Les questionnements sur la présence d’un hélicoptère français qui aurait pris en chasse le véhicule des ravisseurs demeurent : plusieurs sources ont, dès le premier jour, y compris au sein des services français, fait mention de la présence de cet hélicoptère, qui n’a cependant jamais pu être formellement recoupée.
Autre questionnement majeur qui reste en suspens : les incohérences d’horaires. Ce 2 novembre 2013, l’information de la mort de Ghislaine Dupont et Claude Verlon a commencé à circuler avant l’heure à laquelle l’armée française a officiellement découvert les corps. Ce qu’aucun élément n’a permis d’expliquer à ce jour.
Secret défense
En dix ans, de nombreux documents « secret défense » ont été déclassifiés pour nourrir l’enquête judiciaire, y compris au cours de l’année écoulée. Certains ont permis de réaliser de véritables avancées, d’autres ont été trop « caviardés » : des passages entiers effacés les ont rendus inexploitables. De nouvelles demandes de déclassification continuent d’être formulées par les parties civiles.

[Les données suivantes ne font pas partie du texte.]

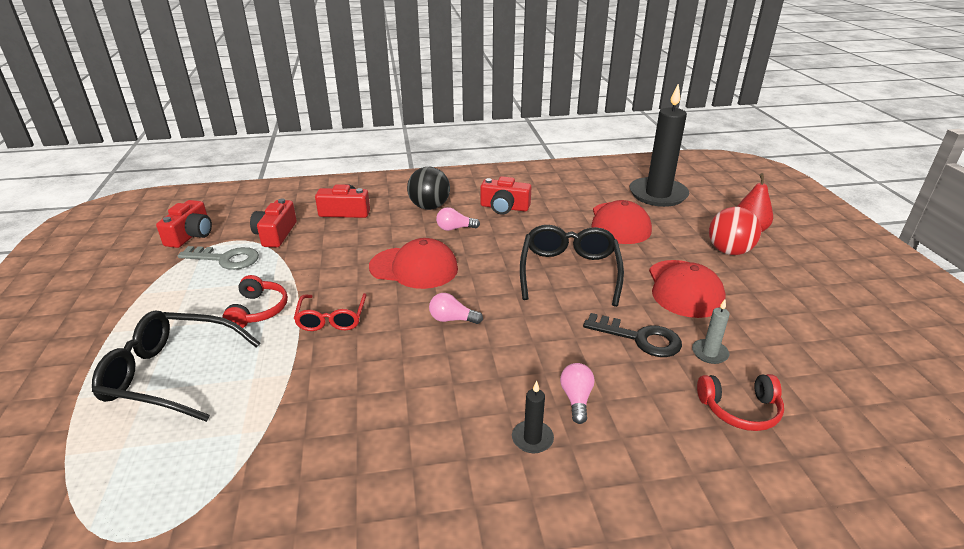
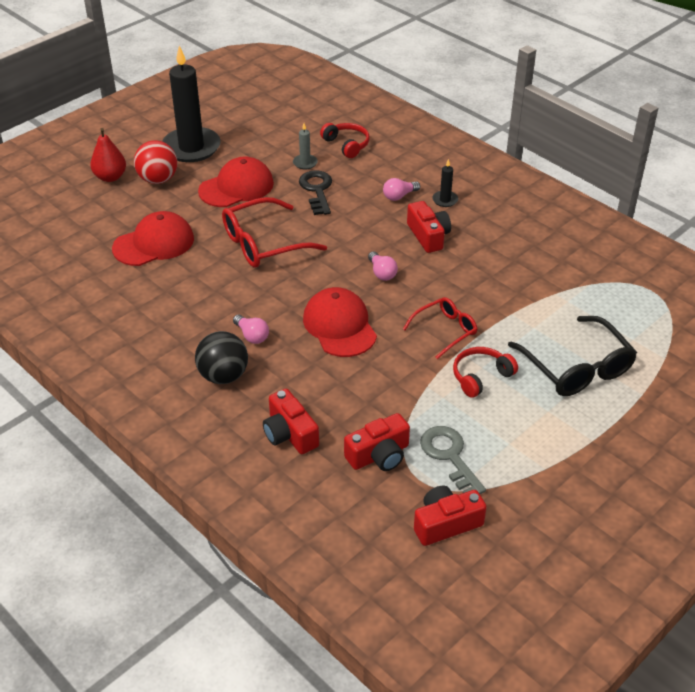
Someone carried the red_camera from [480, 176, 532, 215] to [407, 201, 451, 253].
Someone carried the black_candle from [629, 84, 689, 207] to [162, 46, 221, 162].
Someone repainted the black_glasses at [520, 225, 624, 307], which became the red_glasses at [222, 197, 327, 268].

Au cours d’entretiens « off the record », non enregistrés, avec des journalistes de RFI, l’ancien président François Hollande et l’ancien chef des services français de renseignement extérieur Bernard Bajolet ont tous deux parlé, respectivement en 2013 et 2018, d’une conversation téléphonique entre un membre du commando et un présumé commanditaire interceptée, ce 2 novembre 2013, par un service occidental de renseignement.
Au cours de cette écoute, le commanditaire aurait notamment reproché à l’exécutant d’avoir « gâché la marchandise ». Pourtant, devant le juge, François Hollande et Bernard Bajolet ont tous deux nié avoir évoqué cette écoute. Existe-t-elle vraiment ? Est-elle couverte par le « secret défense » ? Permettrait-elle d’en savoir davantage ?
Photos de la Minusma
Enfin, cela fait quatre ans que le juge d’instruction a demandé aux Nations unies certains documents, notamment des photos prises par la Minusma, à Kidal, peu avant les faits. Depuis, cette demande est restée sans suite : le juge n’a tout simplement pas reçu de réponse. Ce qui suscite étonnement et colère chez les parties civiles, qui précisent que ces photos seraient précieuses pour recouper d’autres informations, notamment sur la surveillance mise en place autour de Ghislaine Dupont et Claude Verlon.
Dix années après les faits, les proches de Ghislaine Dupont ont donc acquis des certitudes, mais conservent également de nombreuses interrogations. Et continuent de se battre et d’espérer, pour la manifestation de la vérité.